The largest airport is the Gran Canaria airport. It is also the 5th largest airport in Spain. The biggest port is in Las Palmas de Gran Canaria. It is an important port for commerce with Europe, Africa and the Americas. It is the 4th biggest commercial port in Spain with more than 1,400,000 TEU's. The largest commercial companies of the world, including MSC and Maersk, operate here. In this port there is an international post of the Red Cross, one of only four points like this all around the world. Tenerife has two airports, Tenerife North Airport and Tenerife South Airport.

The two main islands (Tenerife and Gran Canaria) receive the greatest number of passengers.

The port of Las Palmas is first in freight traffic in the islands, while the port of Santa Cruz de Tenerife is the first fishing port with approximately 7,500 tons of fish caught, according to the Spanish government publication Statistical Yearbook of State Ports. Similarly, it is the second port in Spain as regards ship traffic, only surpassed by the Port of Algeciras Bay. The port's facilities include a border inspection post (BIP) approved by the European Union, which is responsible for inspecting all types of imports from third countries or exports to countries outside the European Economic Area. The port of Los Cristianos (Tenerife) has the greatest number of passengers recorded in the Canary Islands, followed by the port of Santa Cruz de Tenerife. The Port of Las Palmas is the third port in the islands in passengers and first in number of vehicles transported.

National Parks

The Canary Islands officially has four national parks, of which two have been declared World Heritage Site by UNESCO, and the other two declared a World Biosphere Reserve, these national parks are:

-Caldera de Taburiente National Park (La Palma): Created in 1954 and declared a World Biosphere Reserve in 2002. It currently covers an area of 46.9 km2 (18.1 sq mi).
-Garajonay National Park (La Gomera): Created in 1981 and declared in 1986 as a World Heritage Site. Its area is 3986 hectares at the core and some areas north of the island.
-Timanfaya National Park (Lanzarote): Created in 1974 and declared a Biosphere Reserve in 1993, together with the whole island. Occupies an area of 51.07 km (31.73 mi) ², is located in the southwest of the island.
-Teide National Park (Tenerife): Created in 1954, was declared a World Heritage Site in 2007. It covers an area of 18,990 hectares, is the oldest and largest national park in the Canary Islands and one of the oldest in Spain. The Teide in 2010 became the most visited national park in Europe and second worldwide.

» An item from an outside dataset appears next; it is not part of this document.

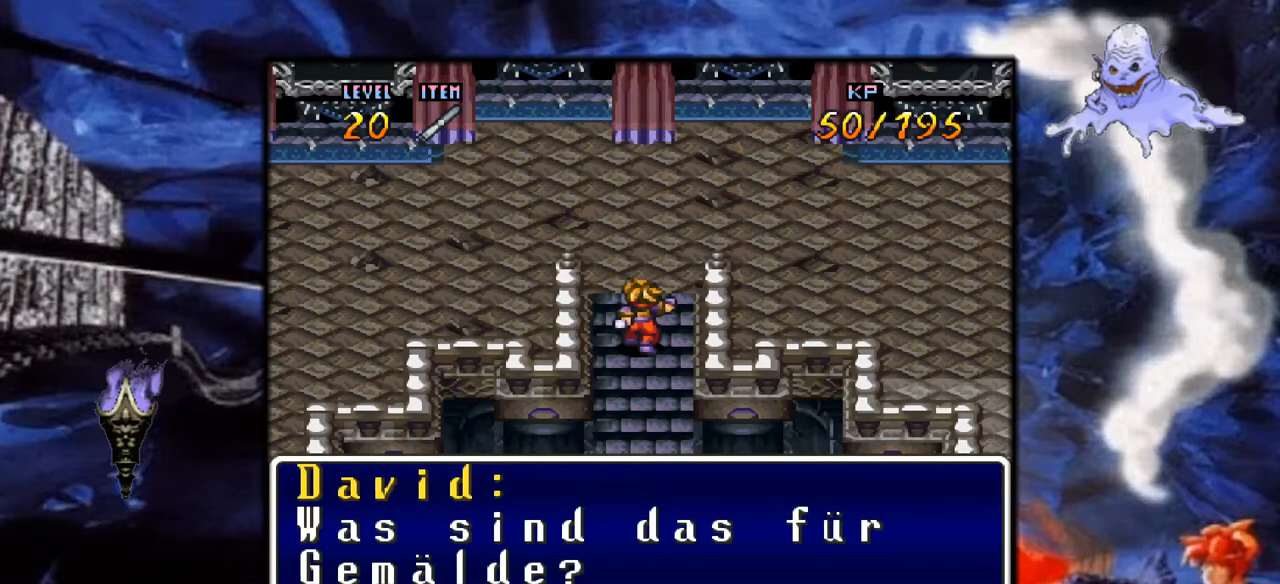
{"buttons": [], "events": []}
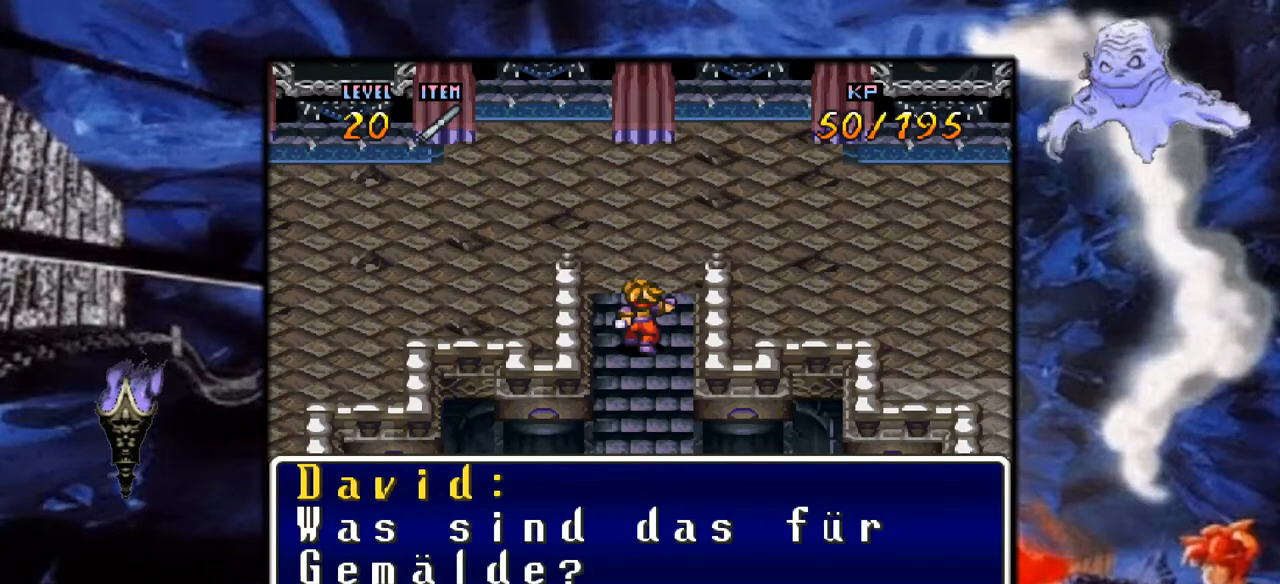
{"buttons": [], "events": []}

Located in the geographic center of the island is the most visited National Park in Spain. The highlight is the Teide at 3,718 meters altitude, is the highest elevation of the country and the third largest volcano on Earth from its base. Teide National Park was declared in 2007 as one of the 12 Treasures of Spain.


The distribution of beliefs in 2012 according to the CIS Barometer Autonomy was as follows:

-Catholic 84.9%
-Atheist/Agnostic/Unbeliever 12.3%
-Other religions 1.7%

Among the believers 38.7% go to religious services frequently.

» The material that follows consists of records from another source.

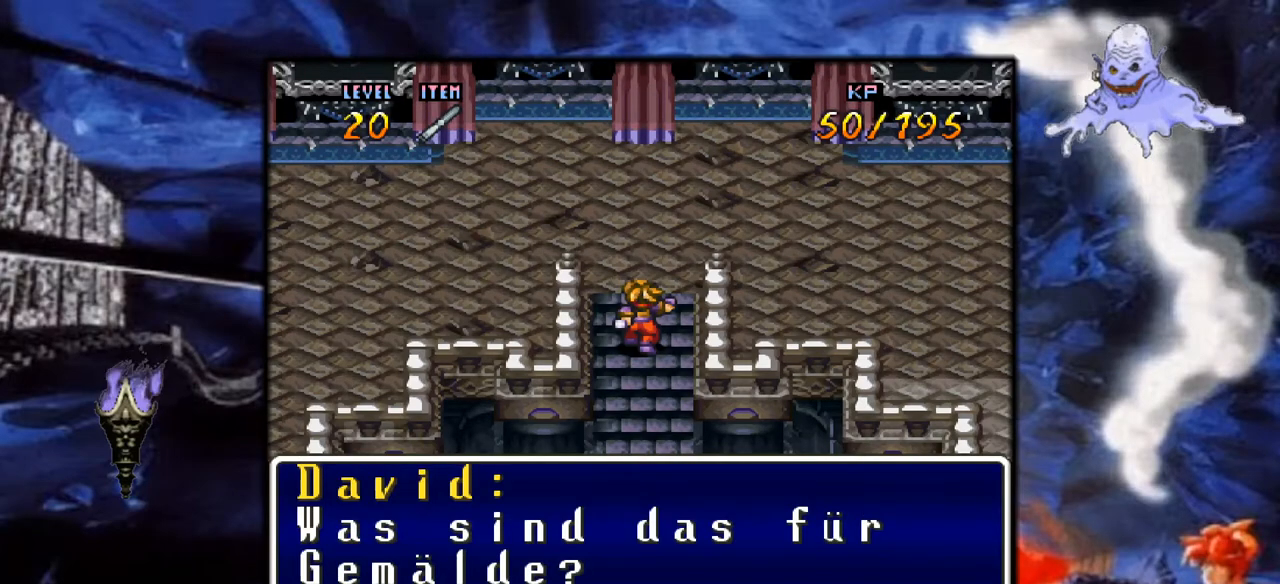
{"buttons": [], "events": [[17, "A", "down"], [217, "A", "up"]]}
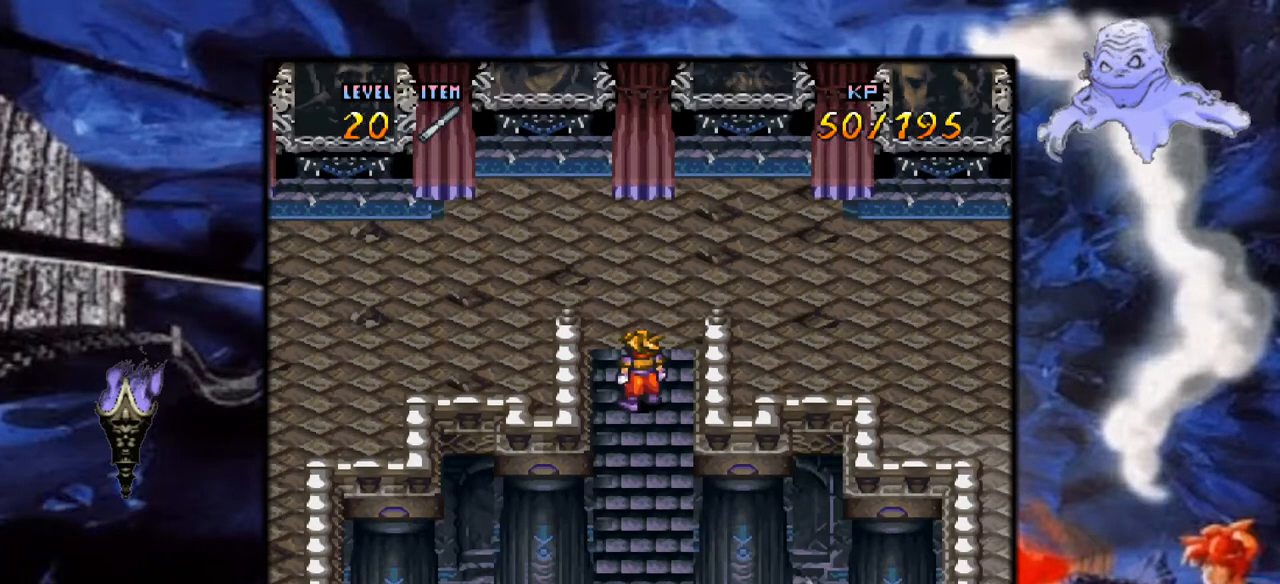
{"buttons": [], "events": []}
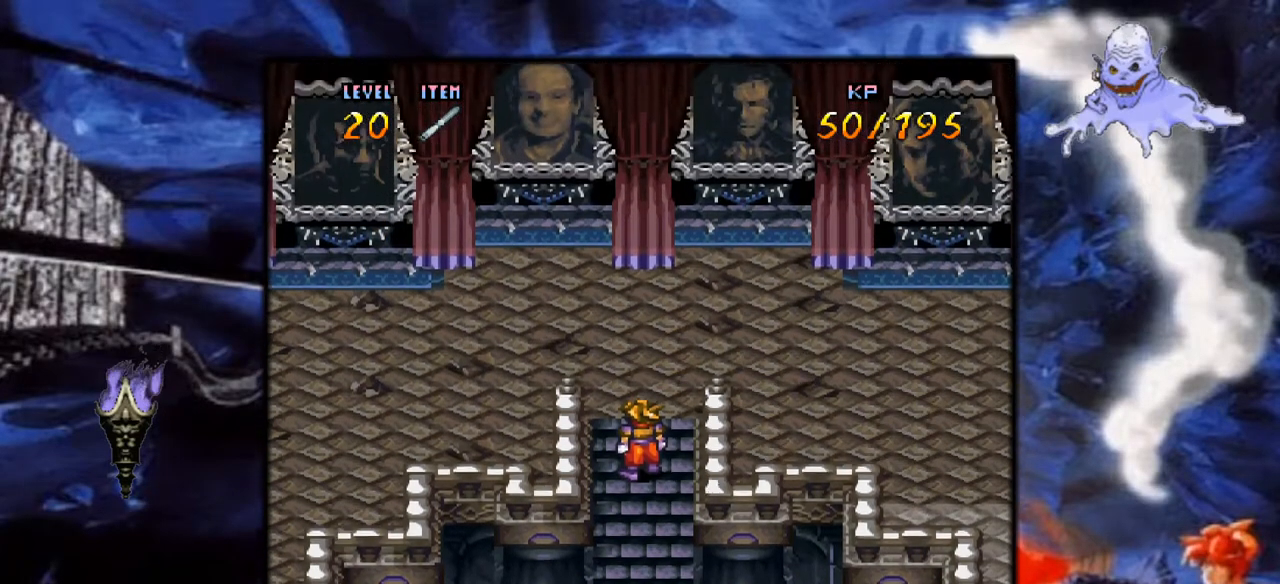
{"buttons": [], "events": []}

Health Information for Travelers to Canary Islands

Medical insurance is strongly advised, even though EU citizens who hold an EHIC (European Health Insurance Card) are entitled to basic national healthcare as received by local residents. You can apply for this online:

The local chemists (farmacias), recognisable by a green cross sign, will have just about anything you may require and there is always one open after hours in each area.

There are two main hospitals in Las Palmas. You’ll find the older Hospital Insular on the Avenida Marítima del Sur, just as you leave Las Palmas heading in the direction of the airport and the south. There’s also the newer Hospital Doctor Negrin, located closer to the Canteras beach. Elsewhere, Calle León y Castillo 231 houses the main Red Cross centre.